Reader question: Pipeline frameworks for NGS and non-NGS workflows
*** Before we get started, a few quick plugs:
The deadline to fill out the Bits in Bio member survey has been extended into early December, so if you haven’t filled it out yet, there’s still time. It only takes a couple minutes and will help us make BiB into a community that supports your needs.
I recently appeared on the Data in Biotech podcast to talk about all the usual topics. Check out my episode here, then listen to all their other great episodes.
***
Natalie Ma recently sent me a really interesting question about workflow frameworks, and since she happens to be a subscriber to the newsletter, I thought this might be an excuse to start having occasional posts where I answer reader questions. If you have a question or a topic that you’d like me to write about, send it to scalingbiotech@substack.com and (assuming it fits with my usual themes) I’ll write an answer in an upcoming post. (You can choose to be named or anonymous - Thank you, Natalie, for agreeing to let me use your name and your question.)
Here’s the question (slightly paraphrased): How should biotech teams think about bioinformatics pipeline/workflow frameworks, particularly Nextflow, as they scale.
It just so happens that most of what I know about bioinformatics came from trying to migrate a bulk RNA-seq workflow from a collection of shell scripts into Luigi, a Python-based workflow framework. (Emphasis on “trying”.) The advice that I ignored before starting this project was to just use an off-the-shelf workflow that had already been implemented in NextFlow. If I could do it over again, I would take the advice. But I think it’s worth exploring why I initially ignored it before getting into why that was probably a bad idea. (I also asked this question on the Bits in Bio #embedded-data-teams Slack channel to make sure I wasn’t too far off the mark. Head over there to see what everyone else said.)

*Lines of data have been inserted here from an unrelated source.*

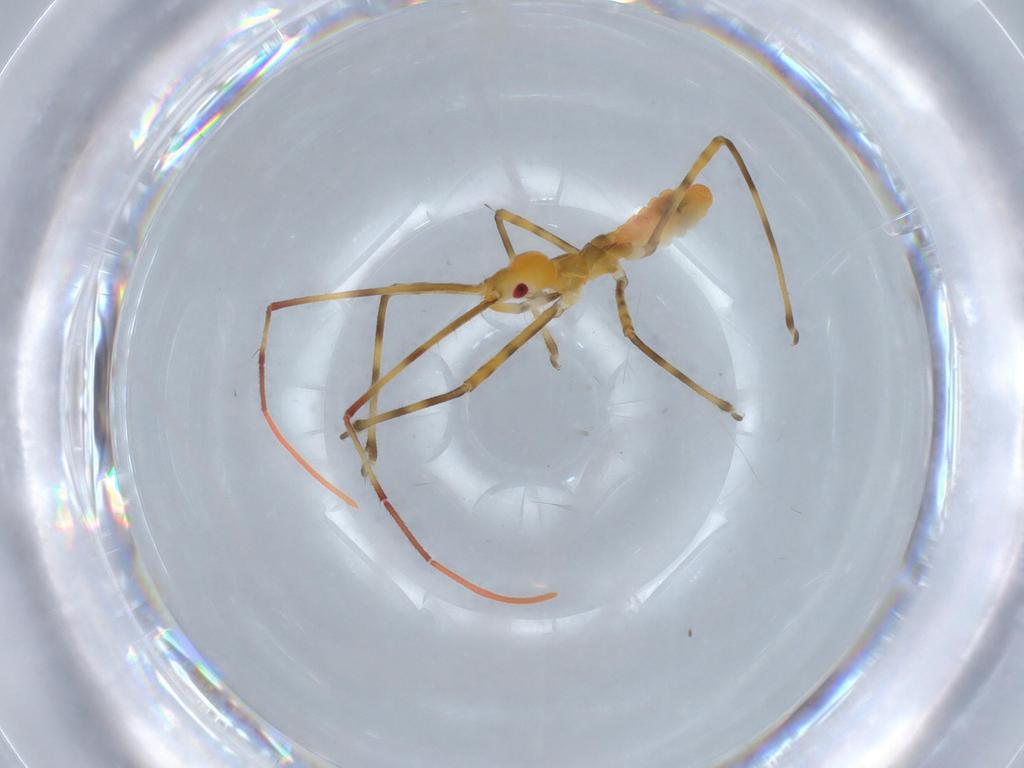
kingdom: Animalia
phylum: Arthropoda
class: Insecta
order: Hemiptera
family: Reduviidae
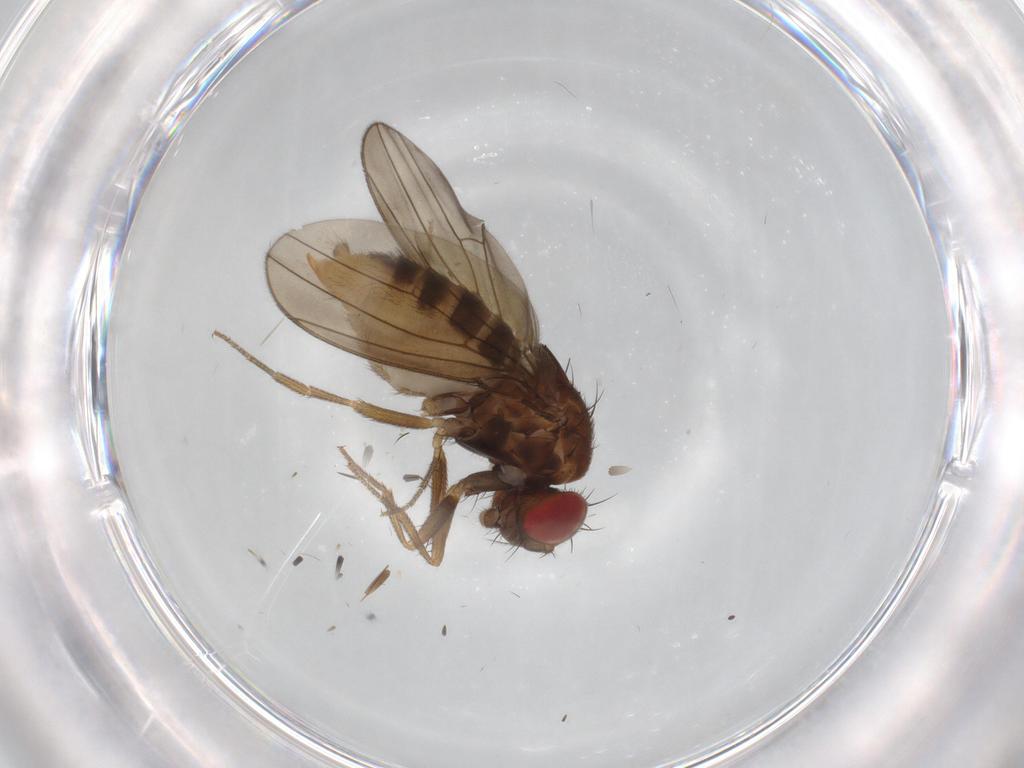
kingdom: Animalia
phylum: Arthropoda
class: Insecta
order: Diptera
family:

I took on this ill-fated project early in my biotech career for a startup that was training ML models using RNA sequencing data. We wanted to automate the primary analysis pipeline, then extend that workflow to include some of the early stages of ML feature definition and training. So it seemed to make sense to run everything with the same framework. And when it came to the decision between writing all the ML workflows in Groovy for NextFlow or rewriting the bioinformatics workflow in a Python-based framework, Python won.
In hindsight, I think the better question to ask was whether having a single framework end-to-end is more important than having the appropriate framework for each piece of the pipeline. Nextflow is optimized for long-running, high-memory, monolithic pre-built binaries. The framework provides fault tolerance but largely treats each step as a black box. Frameworks like Airflow, Prefect and Luigi are designed for running custom code in parallel. These frameworks don’t just run black-boxes - they package your code for you, removing a lot of the development overhead and leading to a more integrated result.
It’s not that hard to have a pipeline in one framework trigger a follow-on workflow in a different framework. Yes, it adds complexity and overhead, as does maintaining the infrastructure for each framework. But writing a workflow in a framework that wasn’t designed for it creates arguably much much more. It’s a trade-off.
So in the end there isn’t a simple answer - which route will lead to less overhead and fewer headaches depends on a lot of factors. But I can tell you from personal experience, it’s easy to underestimate the effort required to implement (and more importantly debug) a bioinformatics workflow in a new framework. Think twice before you decide it’s worth it.